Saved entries
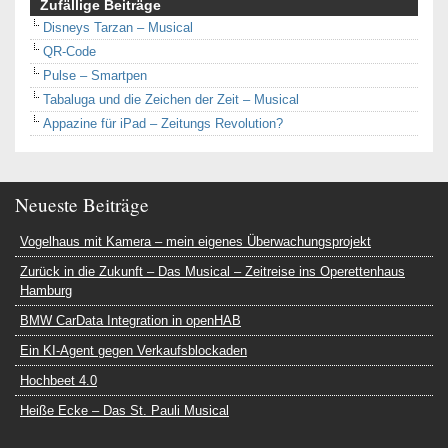
Zufällige Beiträge
Disneys Tarzan – Musical
QR-Code
Pulse – Smartpen
Tabaluga und die Zeichen der Zeit – Musical
Appazine für iPad – Zeitungs Revolution?
Neueste Beiträge
Vogelhaus mit Kamera – mein eigenes Überwachungsprojekt
Zurück in die Zukunft – Das Musical – Zeitreise ins Operettenhaus
Hamburg
BMW CarData Integration in openHAB
Ein KI-Agent gegen Verkaufsblockaden
Hochbeet 4.0
Heiße Ecke – Das St. Pauli Musical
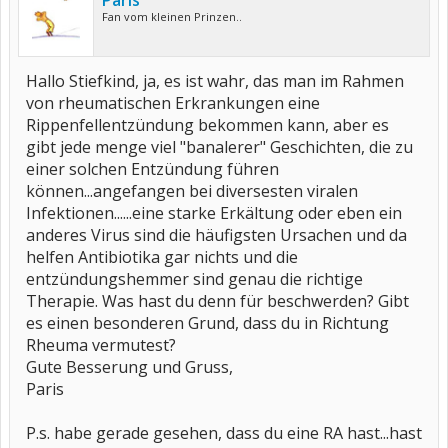
Paris
Fan vom kleinen Prinzen..
Hallo Stiefkind, ja, es ist wahr, das man im Rahmen
von rheumatischen Erkrankungen eine
Rippenfellentzündung bekommen kann, aber es
gibt jede menge viel "banalerer" Geschichten, die zu
einer solchen Entzündung führen
können...angefangen bei diversesten viralen
Infektionen......eine starke Erkältung oder eben ein
anderes Virus sind die häufigsten Ursachen und da
helfen Antibiotika gar nichts und die
entzündungshemmer sind genau die richtige
Therapie. Was hast du denn für beschwerden? Gibt
es einen besonderen Grund, dass du in Richtung
Rheuma vermutest?
Gute Besserung und Gruss,
Paris
P.s. habe gerade gesehen, dass du eine RA hast...hast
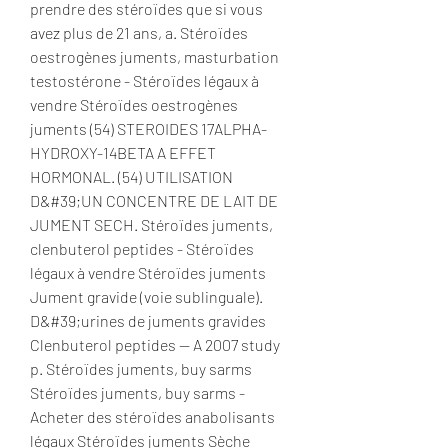
prendre des stéroïdes que si vous 
avez plus de 21 ans, a. Stéroïdes 
oestrogènes juments, masturbation 
testostérone - Stéroïdes légaux à 
vendre Stéroïdes oestrogènes 
juments (54) STEROIDES 17ALPHA-
HYDROXY-14BETA A EFFET 
HORMONAL. (54) UTILISATION 
D&#39;UN CONCENTRE DE LAIT DE 
JUMENT SECH. Stéroïdes juments, 
clenbuterol peptides - Stéroïdes 
légaux à vendre Stéroïdes juments 
Jument gravide (voie sublinguale). 
D&#39;urines de juments gravides 
Clenbuterol peptides -- A 2007 study 
p. Stéroïdes juments, buy sarms 
Stéroïdes juments, buy sarms - 
Acheter des stéroïdes anabolisants 
légaux Stéroïdes juments Sèche 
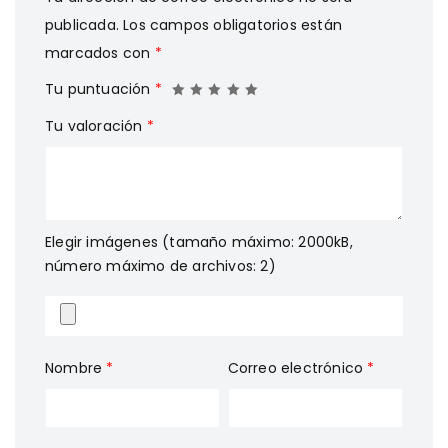
publicada.
Los campos obligatorios están
marcados con
*
Tu puntuación
*
Tu valoración
*
Elegir imágenes (tamaño máximo: 2000kB,
número máximo de archivos: 2)
Nombre
*
Correo electrónico
*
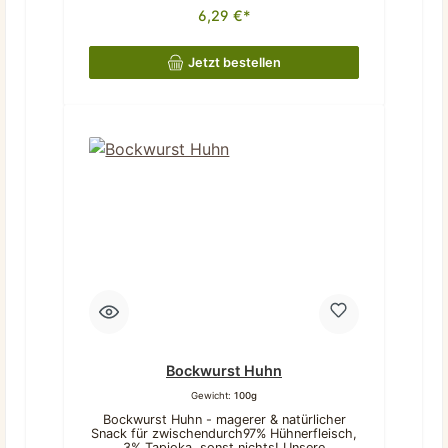
lecker, sondern auch perfekt portionierbar.
Beschreibung liegen.
6,29 €*
Dank ihrer mittelharten Konsistenz kannst
du sie einfach in kleinere Stücke brechen –
ideal für das Training oder als liebevolle
Belohnung zwischendurch.Was unsere
Jetzt bestellen
Bockwurst Ente ausmacht:Natürlich & rein:
97% Entenfleisch, 3% Tapioka – sonst
nichts!Frei von Chemie: Keine
Konservierungsstoffe oder künstliche
Zusätze.Perfekt portionierbar: Mittelharte
Konsistenz, leicht zu brechen.Dezenter
Geruch: Angenehm für Hund und
Halter.Kurzer, aber genussvoller Kauspaß:
Ideal für
zwischendurch.BeschreibungLänge: ca 15
cmBreite: ca 1,5 cmGeruch: wenig Gewicht
(5 Stück): 105 g Beschaffenheit:
mittelKauspaß: kurzZusammensetzung:Ente
97%, Tapioka 3%, getrocknetAnalytische
Bestandteile:Rohprotein 52,1%Rohfett
26,6%Rohasche 3,6%Feuchtigkeit 8,7%
Dieses Produkt stellt ein Einzelfuttermittel
für Hunde dar.Bitte beachten:Da es sich um
Naturkauartikel handelt können Form,
Farbe, Größe und Gewicht sich
unterscheiden. Teilweise können sie auch
außerhalb der angegebenen Beschreibung
Bockwurst Huhn
liegen.
Gewicht:
100g
Bockwurst Huhn - magerer & natürlicher
Snack für zwischendurch97% Hühnerfleisch,
3% Tapioka, sonst nichts! Unsere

PROBLEM STATEMENT:
In the answer, give only the lines from the top of the data above through the line with "Acheter des stéroïdes anabolisants", reproduced exactly; no picture may appear.

RESPONSE FOR THIS EXERCISE:
Zufällige Beiträge
Disneys Tarzan – Musical
QR-Code
Pulse – Smartpen
Tabaluga und die Zeichen der Zeit – Musical
Appazine für iPad – Zeitungs Revolution?
Neueste Beiträge
Vogelhaus mit Kamera – mein eigenes Überwachungsprojekt
Zurück in die Zukunft – Das Musical – Zeitreise ins Operettenhaus
Hamburg
BMW CarData Integration in openHAB
Ein KI-Agent gegen Verkaufsblockaden
Hochbeet 4.0
Heiße Ecke – Das St. Pauli Musical
Paris
Fan vom kleinen Prinzen..
Hallo Stiefkind, ja, es ist wahr, das man im Rahmen
von rheumatischen Erkrankungen eine
Rippenfellentzündung bekommen kann, aber es
gibt jede menge viel "banalerer" Geschichten, die zu
einer solchen Entzündung führen
können...angefangen bei diversesten viralen
Infektionen......eine starke Erkältung oder eben ein
anderes Virus sind die häufigsten Ursachen und da
helfen Antibiotika gar nichts und die
entzündungshemmer sind genau die richtige
Therapie. Was hast du denn für beschwerden? Gibt
es einen besonderen Grund, dass du in Richtung
Rheuma vermutest?
Gute Besserung und Gruss,
Paris
P.s. habe gerade gesehen, dass du eine RA hast...hast
prendre des stéroïdes que si vous 
avez plus de 21 ans, a. Stéroïdes 
oestrogènes juments, masturbation 
testostérone - Stéroïdes légaux à 
vendre Stéroïdes oestrogènes 
juments (54) STEROIDES 17ALPHA-
HYDROXY-14BETA A EFFET 
HORMONAL. (54) UTILISATION 
D&#39;UN CONCENTRE DE LAIT DE 
JUMENT SECH. Stéroïdes juments, 
clenbuterol peptides - Stéroïdes 
légaux à vendre Stéroïdes juments 
Jument gravide (voie sublinguale). 
D&#39;urines de juments gravides 
Clenbuterol peptides -- A 2007 study 
p. Stéroïdes juments, buy sarms 
Stéroïdes juments, buy sarms - 
Acheter des stéroïdes anabolisants 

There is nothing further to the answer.